§ Problem to work on
In the listing below, reproduce word for word the stretch from the line containing "- The system allows astronomers and observers can" through the line containing "- The system must be", including both of those lines.

*** Source data ***

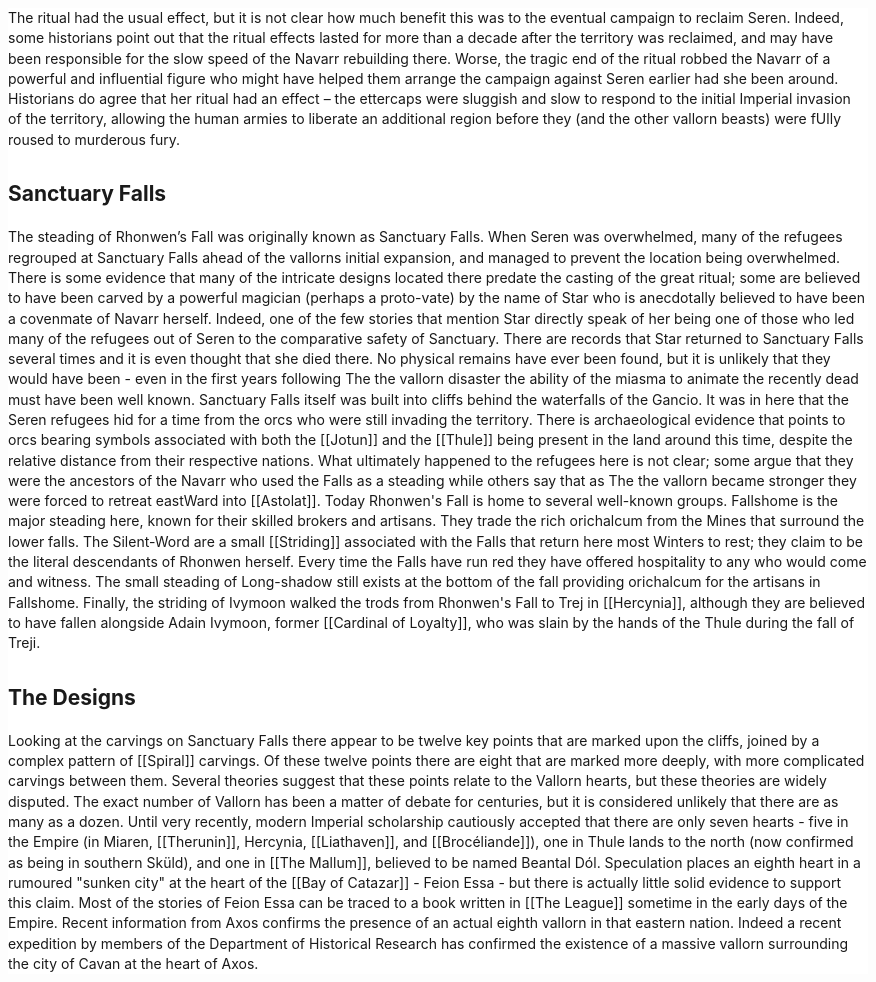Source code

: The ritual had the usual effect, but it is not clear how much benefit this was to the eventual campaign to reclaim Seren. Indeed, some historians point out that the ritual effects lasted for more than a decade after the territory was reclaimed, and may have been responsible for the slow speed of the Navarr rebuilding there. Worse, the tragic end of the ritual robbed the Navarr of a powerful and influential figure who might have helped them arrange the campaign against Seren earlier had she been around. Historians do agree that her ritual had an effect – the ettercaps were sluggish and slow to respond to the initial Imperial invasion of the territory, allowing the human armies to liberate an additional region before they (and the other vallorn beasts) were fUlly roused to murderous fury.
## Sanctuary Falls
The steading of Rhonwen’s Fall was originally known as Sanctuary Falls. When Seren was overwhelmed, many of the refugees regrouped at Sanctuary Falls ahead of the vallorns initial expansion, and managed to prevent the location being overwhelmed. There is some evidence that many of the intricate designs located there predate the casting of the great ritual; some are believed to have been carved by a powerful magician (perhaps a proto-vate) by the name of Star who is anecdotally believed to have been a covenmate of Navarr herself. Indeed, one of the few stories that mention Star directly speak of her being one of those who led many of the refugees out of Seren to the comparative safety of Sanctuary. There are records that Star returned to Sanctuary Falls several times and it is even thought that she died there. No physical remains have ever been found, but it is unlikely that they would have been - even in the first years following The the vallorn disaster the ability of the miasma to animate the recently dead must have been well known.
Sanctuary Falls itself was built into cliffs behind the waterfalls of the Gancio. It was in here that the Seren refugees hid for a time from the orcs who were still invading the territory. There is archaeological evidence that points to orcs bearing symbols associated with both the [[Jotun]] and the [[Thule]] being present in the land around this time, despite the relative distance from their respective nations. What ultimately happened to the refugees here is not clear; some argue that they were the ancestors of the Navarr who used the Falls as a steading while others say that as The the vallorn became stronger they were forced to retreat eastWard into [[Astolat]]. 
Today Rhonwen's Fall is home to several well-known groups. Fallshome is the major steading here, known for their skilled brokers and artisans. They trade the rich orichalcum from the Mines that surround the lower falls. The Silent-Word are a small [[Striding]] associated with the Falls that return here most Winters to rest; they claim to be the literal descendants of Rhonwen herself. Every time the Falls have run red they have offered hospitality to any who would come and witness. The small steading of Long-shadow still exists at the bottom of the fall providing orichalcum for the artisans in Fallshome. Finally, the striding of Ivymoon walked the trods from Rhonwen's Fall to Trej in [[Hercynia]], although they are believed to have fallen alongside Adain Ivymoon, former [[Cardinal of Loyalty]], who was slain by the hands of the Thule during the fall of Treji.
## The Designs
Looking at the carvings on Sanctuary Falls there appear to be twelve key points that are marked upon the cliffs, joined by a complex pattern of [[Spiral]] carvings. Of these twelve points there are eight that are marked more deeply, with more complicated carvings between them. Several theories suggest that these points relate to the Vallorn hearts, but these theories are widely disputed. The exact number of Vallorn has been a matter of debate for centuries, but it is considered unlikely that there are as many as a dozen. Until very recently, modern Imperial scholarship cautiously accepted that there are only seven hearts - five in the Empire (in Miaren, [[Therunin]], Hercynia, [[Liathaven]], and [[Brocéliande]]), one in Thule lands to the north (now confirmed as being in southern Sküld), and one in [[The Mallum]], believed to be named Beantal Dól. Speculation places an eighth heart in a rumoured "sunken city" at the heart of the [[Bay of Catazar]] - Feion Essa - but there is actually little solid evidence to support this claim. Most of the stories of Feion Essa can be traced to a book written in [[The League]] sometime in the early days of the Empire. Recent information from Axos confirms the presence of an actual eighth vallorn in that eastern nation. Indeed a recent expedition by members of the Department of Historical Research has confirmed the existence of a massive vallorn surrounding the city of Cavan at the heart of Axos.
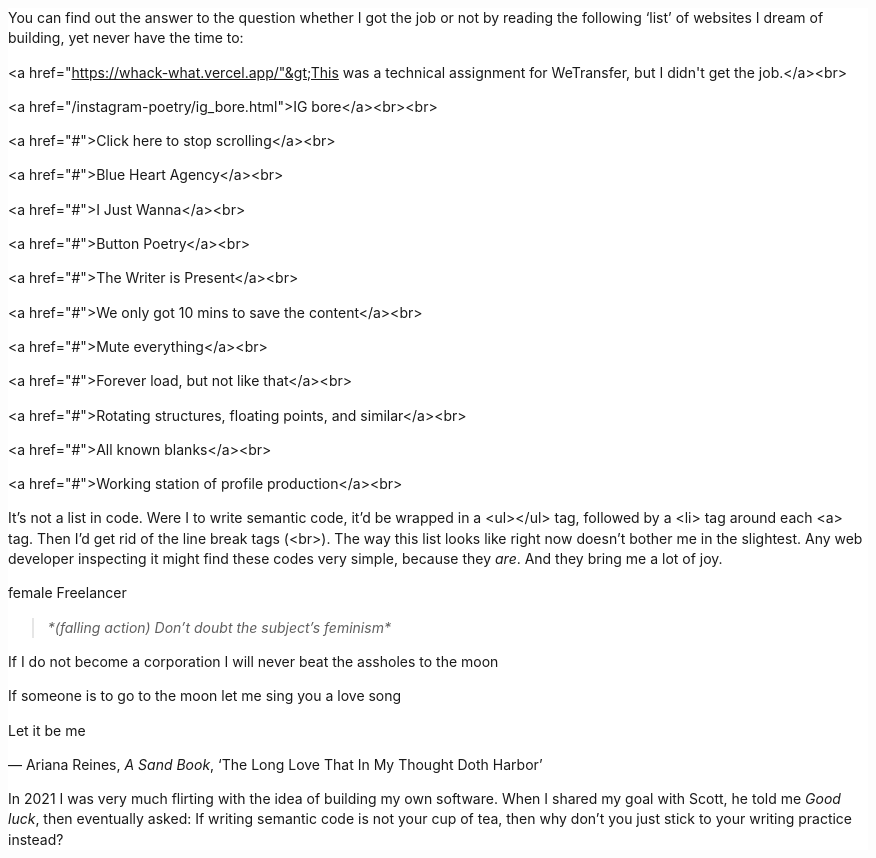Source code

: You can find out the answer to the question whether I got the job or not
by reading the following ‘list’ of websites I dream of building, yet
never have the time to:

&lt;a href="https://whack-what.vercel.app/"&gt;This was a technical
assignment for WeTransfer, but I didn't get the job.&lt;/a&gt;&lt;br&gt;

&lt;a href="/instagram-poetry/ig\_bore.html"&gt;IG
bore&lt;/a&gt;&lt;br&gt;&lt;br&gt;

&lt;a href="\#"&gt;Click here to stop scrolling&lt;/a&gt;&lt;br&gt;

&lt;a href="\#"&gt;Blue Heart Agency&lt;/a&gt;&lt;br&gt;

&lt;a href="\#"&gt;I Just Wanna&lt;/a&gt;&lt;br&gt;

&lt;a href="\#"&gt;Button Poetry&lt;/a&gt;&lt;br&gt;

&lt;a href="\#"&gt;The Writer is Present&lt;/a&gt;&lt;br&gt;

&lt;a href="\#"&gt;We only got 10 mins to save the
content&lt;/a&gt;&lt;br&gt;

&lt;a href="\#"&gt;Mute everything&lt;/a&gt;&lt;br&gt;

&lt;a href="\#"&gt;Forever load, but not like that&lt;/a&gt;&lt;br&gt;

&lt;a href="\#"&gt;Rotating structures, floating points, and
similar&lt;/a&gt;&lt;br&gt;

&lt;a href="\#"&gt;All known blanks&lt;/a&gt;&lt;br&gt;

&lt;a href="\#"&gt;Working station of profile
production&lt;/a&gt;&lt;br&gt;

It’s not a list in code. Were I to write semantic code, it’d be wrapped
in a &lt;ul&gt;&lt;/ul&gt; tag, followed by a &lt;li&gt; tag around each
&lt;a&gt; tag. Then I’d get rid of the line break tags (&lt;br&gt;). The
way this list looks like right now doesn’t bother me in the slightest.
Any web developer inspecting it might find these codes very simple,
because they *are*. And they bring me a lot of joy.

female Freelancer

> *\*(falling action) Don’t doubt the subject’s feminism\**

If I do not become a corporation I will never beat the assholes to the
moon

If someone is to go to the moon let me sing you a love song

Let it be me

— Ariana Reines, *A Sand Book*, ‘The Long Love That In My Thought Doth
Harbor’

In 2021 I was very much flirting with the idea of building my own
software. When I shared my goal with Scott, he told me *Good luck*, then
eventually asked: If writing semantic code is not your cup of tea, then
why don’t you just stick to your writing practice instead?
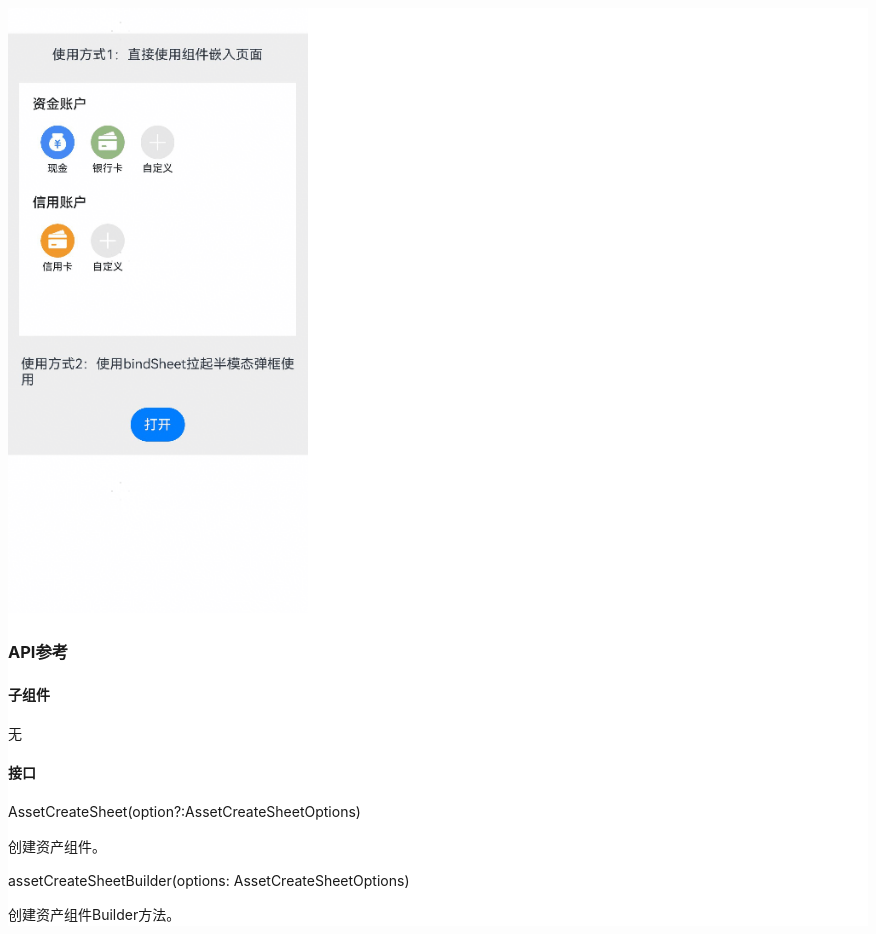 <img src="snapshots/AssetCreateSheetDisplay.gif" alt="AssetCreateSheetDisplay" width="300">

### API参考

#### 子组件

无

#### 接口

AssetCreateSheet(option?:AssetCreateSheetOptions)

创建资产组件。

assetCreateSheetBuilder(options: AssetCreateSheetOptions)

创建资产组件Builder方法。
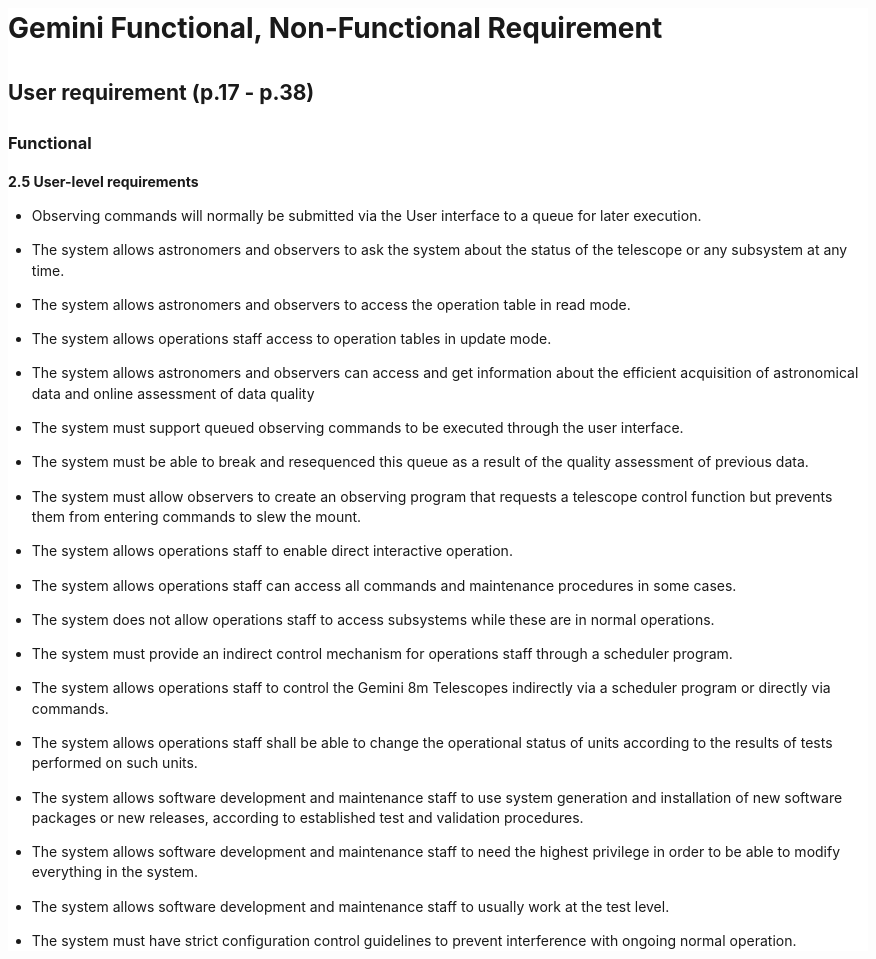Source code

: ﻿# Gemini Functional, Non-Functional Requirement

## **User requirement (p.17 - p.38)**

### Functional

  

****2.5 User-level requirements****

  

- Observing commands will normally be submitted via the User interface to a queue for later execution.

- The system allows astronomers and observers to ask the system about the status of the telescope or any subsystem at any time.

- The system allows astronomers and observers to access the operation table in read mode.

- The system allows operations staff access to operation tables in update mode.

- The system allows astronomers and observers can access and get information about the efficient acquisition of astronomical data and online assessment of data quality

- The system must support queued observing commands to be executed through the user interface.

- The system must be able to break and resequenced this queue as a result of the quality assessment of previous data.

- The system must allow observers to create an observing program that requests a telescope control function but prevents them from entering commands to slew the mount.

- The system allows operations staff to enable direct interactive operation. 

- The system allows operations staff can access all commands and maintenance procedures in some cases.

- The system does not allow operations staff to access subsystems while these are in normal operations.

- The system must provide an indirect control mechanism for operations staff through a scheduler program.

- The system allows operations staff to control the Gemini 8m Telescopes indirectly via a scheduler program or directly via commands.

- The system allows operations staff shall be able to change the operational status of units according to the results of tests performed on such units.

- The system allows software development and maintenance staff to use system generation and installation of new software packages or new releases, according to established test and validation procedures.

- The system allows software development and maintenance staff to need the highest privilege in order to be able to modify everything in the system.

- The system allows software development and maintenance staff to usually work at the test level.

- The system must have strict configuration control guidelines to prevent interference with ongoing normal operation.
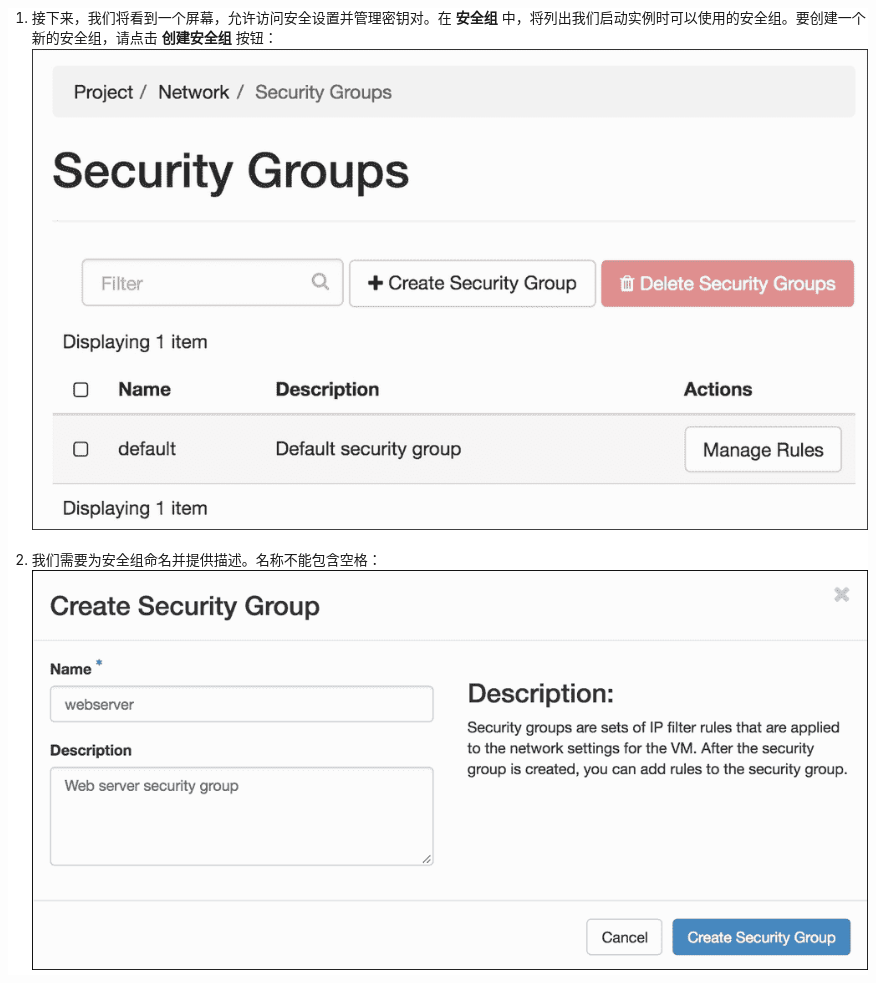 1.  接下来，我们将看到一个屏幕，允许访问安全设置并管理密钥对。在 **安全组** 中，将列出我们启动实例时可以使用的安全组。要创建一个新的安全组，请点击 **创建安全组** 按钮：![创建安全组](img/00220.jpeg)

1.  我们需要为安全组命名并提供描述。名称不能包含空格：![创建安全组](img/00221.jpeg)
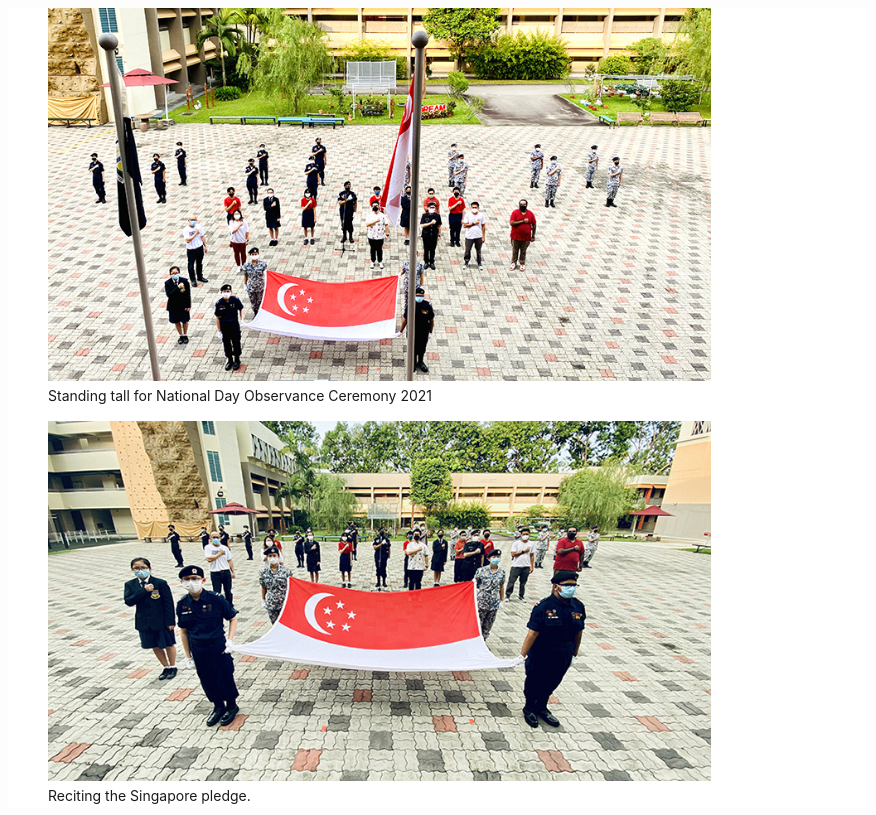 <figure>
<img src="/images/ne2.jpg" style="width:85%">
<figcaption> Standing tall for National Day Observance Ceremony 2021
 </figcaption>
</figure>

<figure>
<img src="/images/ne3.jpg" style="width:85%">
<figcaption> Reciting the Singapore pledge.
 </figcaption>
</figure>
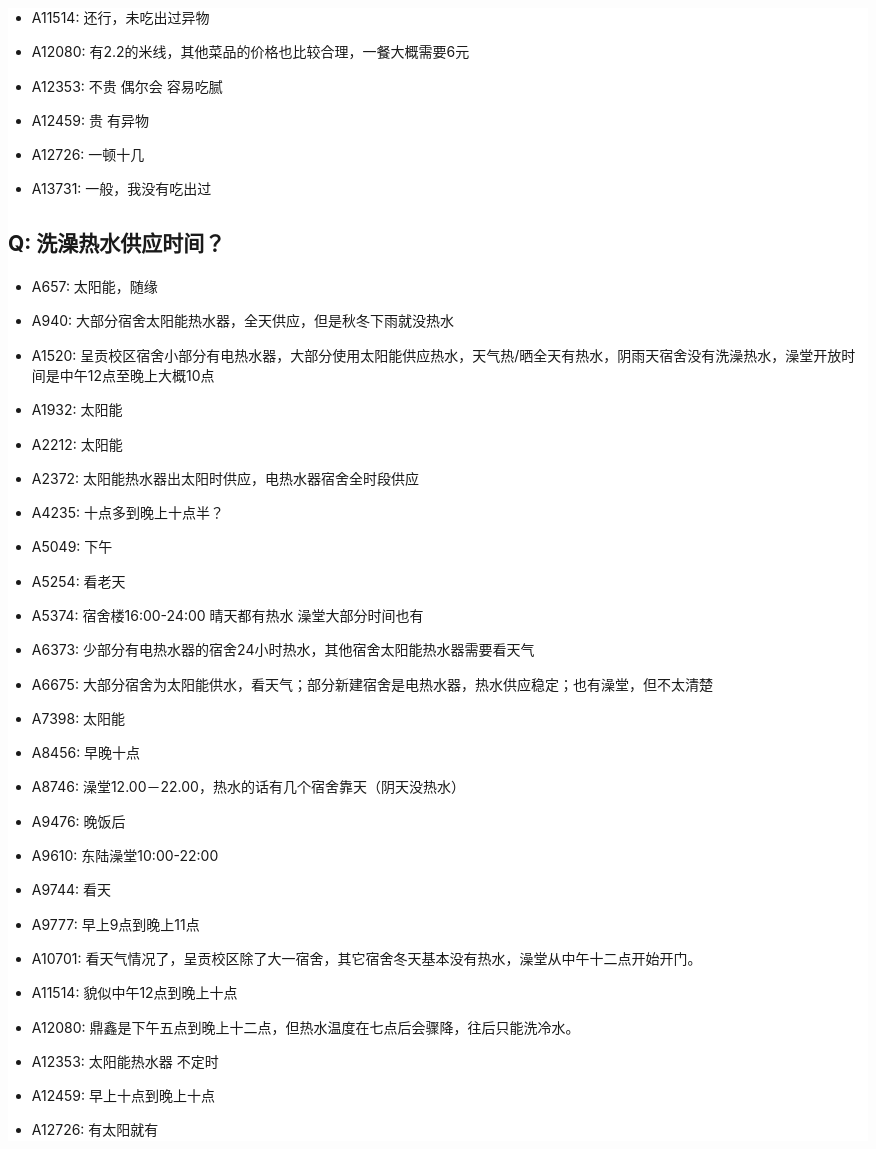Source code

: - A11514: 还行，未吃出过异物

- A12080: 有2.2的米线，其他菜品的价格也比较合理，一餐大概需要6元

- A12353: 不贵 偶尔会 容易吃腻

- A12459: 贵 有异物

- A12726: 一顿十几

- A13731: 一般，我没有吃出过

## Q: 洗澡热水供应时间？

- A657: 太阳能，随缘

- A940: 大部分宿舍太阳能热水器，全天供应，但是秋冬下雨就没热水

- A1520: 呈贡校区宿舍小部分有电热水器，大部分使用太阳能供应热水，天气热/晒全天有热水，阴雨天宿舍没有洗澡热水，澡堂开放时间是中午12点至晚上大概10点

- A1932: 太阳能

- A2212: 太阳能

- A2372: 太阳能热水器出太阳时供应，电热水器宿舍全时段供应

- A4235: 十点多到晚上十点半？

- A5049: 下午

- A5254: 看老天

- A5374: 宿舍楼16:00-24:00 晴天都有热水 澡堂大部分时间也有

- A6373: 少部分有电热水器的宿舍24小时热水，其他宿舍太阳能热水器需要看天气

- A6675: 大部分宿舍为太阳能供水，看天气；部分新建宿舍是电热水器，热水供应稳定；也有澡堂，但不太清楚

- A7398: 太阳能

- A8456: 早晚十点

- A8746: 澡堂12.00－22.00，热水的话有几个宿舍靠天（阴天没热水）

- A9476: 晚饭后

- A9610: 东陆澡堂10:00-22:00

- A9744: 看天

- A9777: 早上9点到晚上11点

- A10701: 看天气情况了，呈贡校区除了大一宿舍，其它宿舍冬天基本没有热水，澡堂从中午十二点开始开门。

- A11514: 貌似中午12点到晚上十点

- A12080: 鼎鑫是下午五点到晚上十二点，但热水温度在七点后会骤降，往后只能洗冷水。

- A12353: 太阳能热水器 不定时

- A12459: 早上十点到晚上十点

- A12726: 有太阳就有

*** End of Source data ***

§ Worked solution
- The system allows astronomers and observers can access and get information about the efficient acquisition of astronomical data and online assessment of data quality

- The system must support queued observing commands to be executed through the user interface.

- The system must be able to break and resequenced this queue as a result of the quality assessment of previous data.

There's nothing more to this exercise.